Thanks for that detailed advice. When it stops raining I'll venture to the basement where all the pump etc. equipment is installed.
There is also another device which is independent of the pump, it also comes on for about 90 seconds once every 20 minutes or so. This, according to Manolo, keeps the water in the pool at a 'safe' level so it doesn't overflow. apparently it pumps water into a drain under the basement garage floor. This has been operating since November/December when the rain began and I don't recall it operating last summer. The water level in the pool has certainly risen over the past few months.
I'm guessing the volume of water in the pool must be around 70 m3 as you say.
Increasing daily, with all this rain. Is this amount of rain abnormal for the western CDS at this time of year?


----------



## jojo (Sep 20, 2007)

gus-lopez said:


> Length x width x depth ( in m3 ) divided by pump capacity per hour ( in m3/hr. It will be on top of the pump motor alongside the motor watts / amps etc. ) = total daily hours needed to run. I.e. if if it's 9x5 x 1m sloping to 2m. it will have a capacity of approx. 67m3 divided by pump capacity , say 7,5m3/hr = 8,9hrs/day. If it's a bigger cap. pump then the hours will be less.If you post the sizes & pump capacity I?ll tell you exactly.

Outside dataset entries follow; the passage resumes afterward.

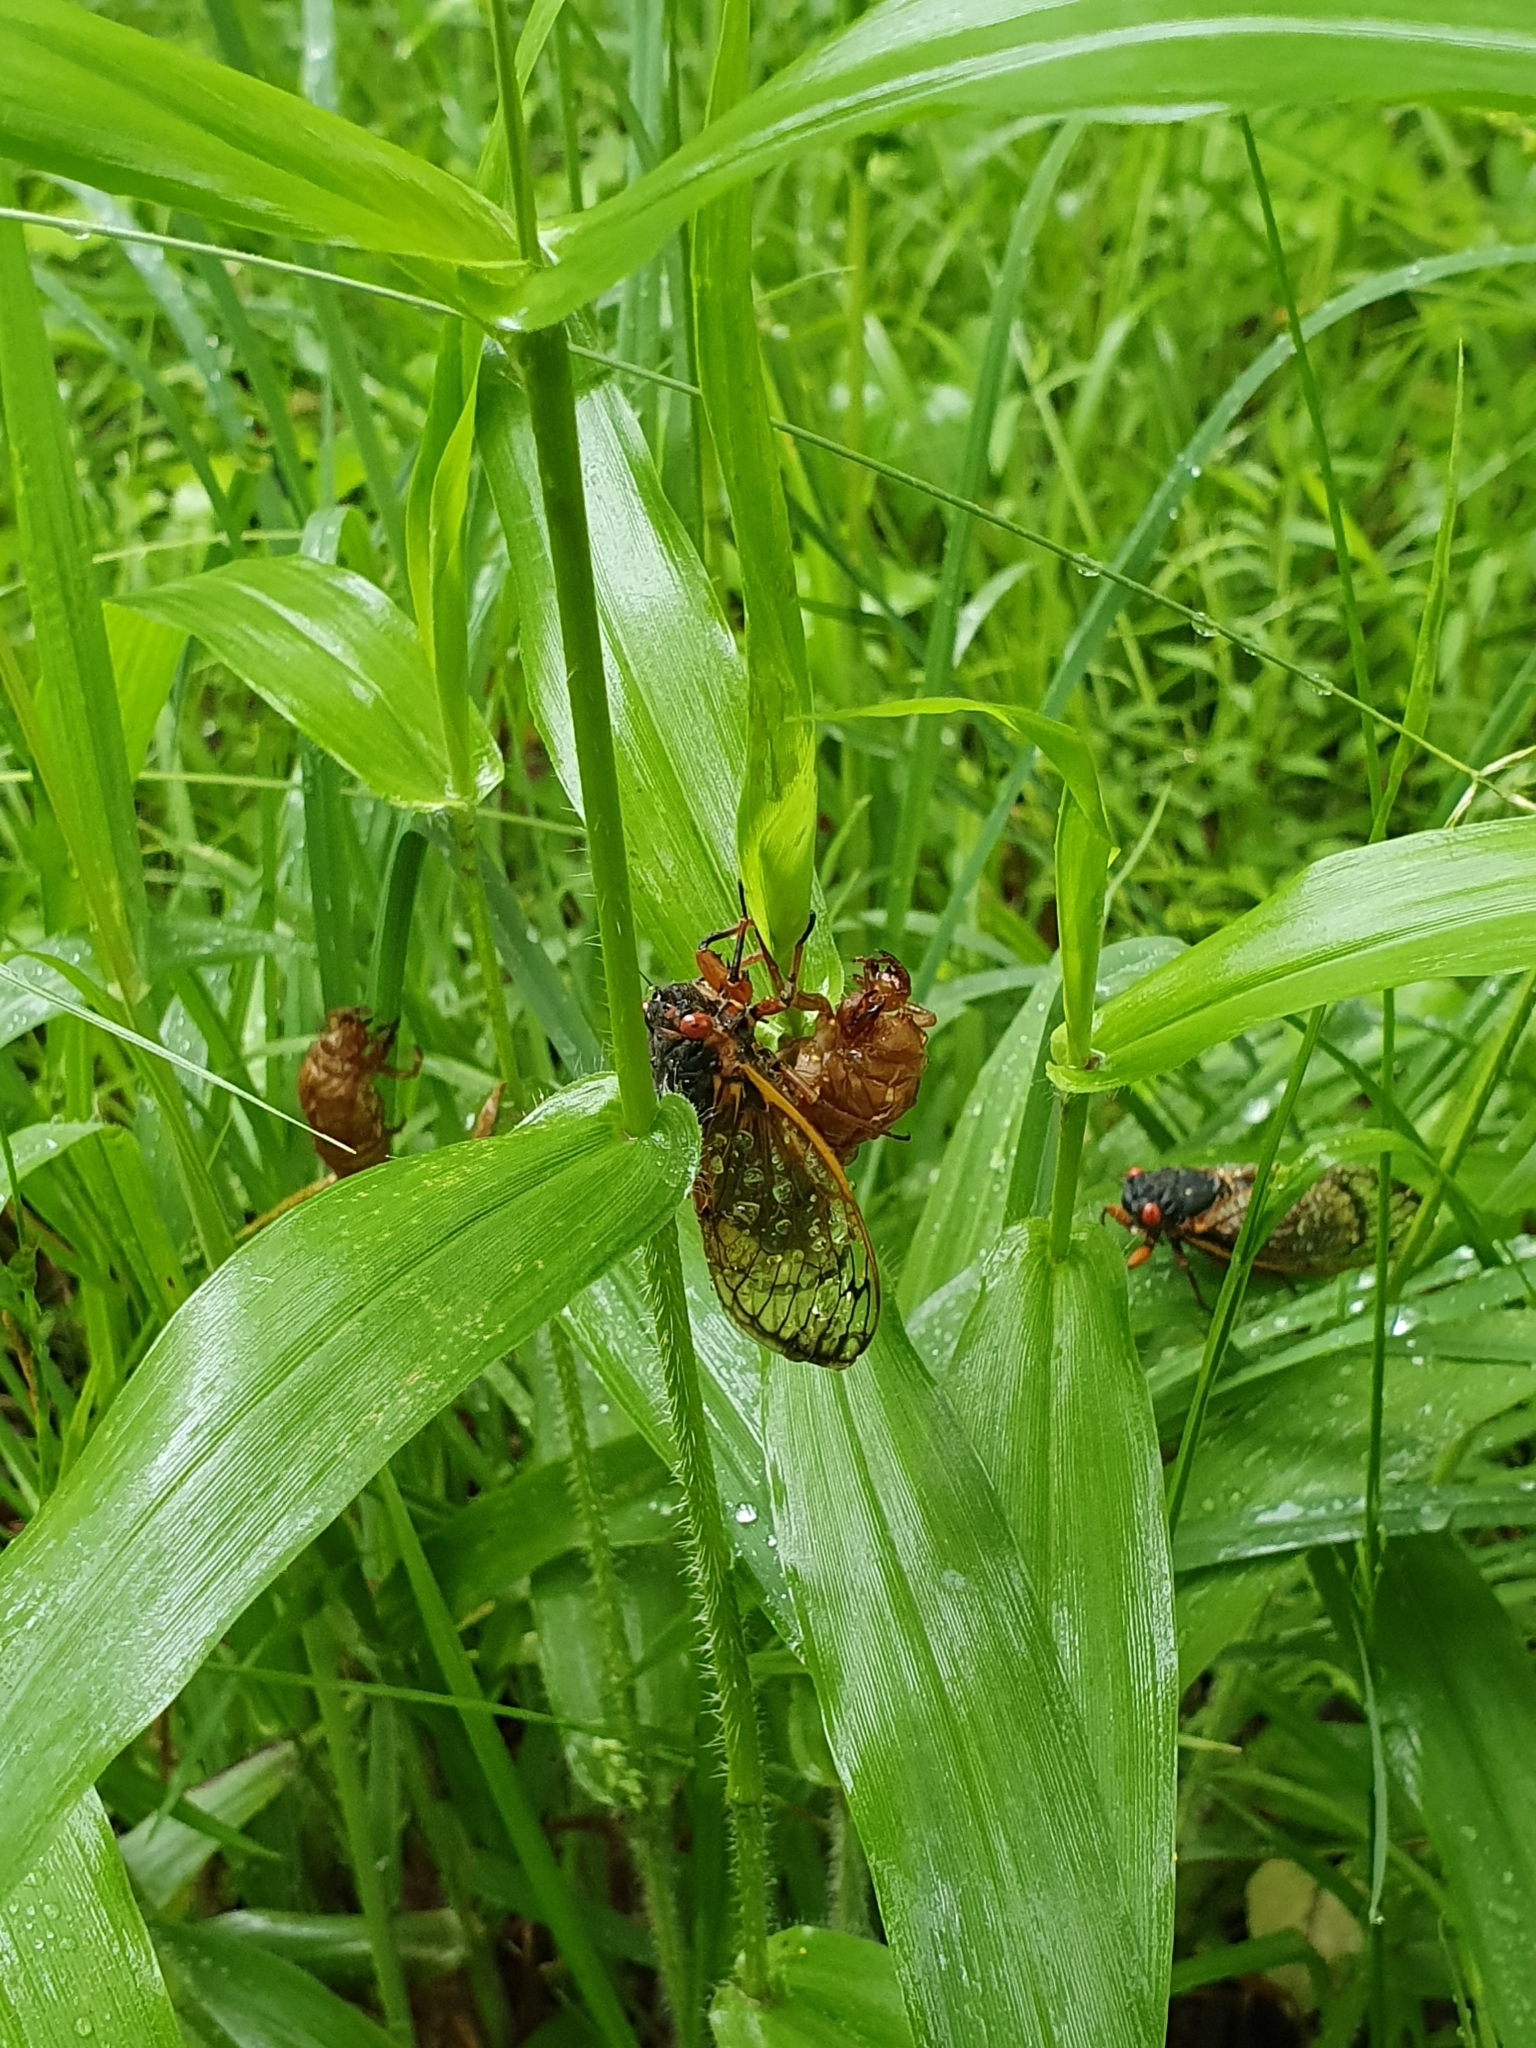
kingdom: Animalia
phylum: Arthropoda
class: Insecta
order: Hemiptera
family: Cicadidae
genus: Magicicada
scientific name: Magicicada septendecim
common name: Periodical cicada
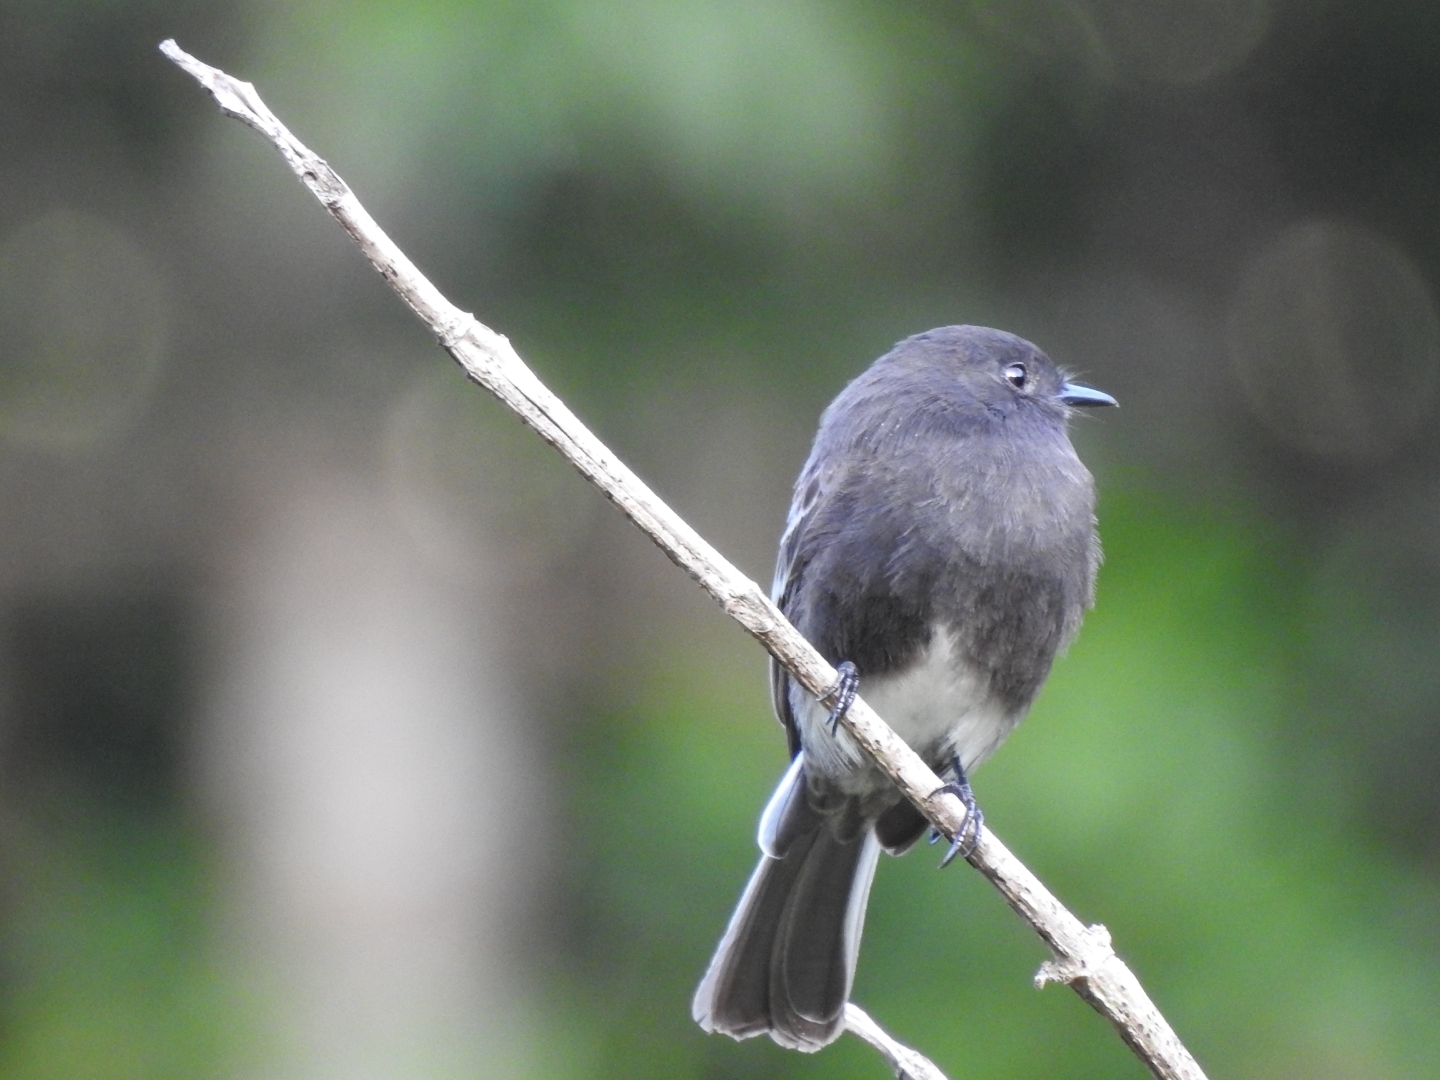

Lifes too short LOL!!!! My pool is great on a few mins every other day! I guess we're just lucky. When we first moved here it was green, slimy and had a leak in the pump pipes which hadnt been used for months. Once we had it repaired we used the pump for two hours a day with chlorine/flocculant, HCL acid and some shock stuff from mercadona! It was crystal clear, Ph perfect and ready to use in ten days

Jo xxx


----------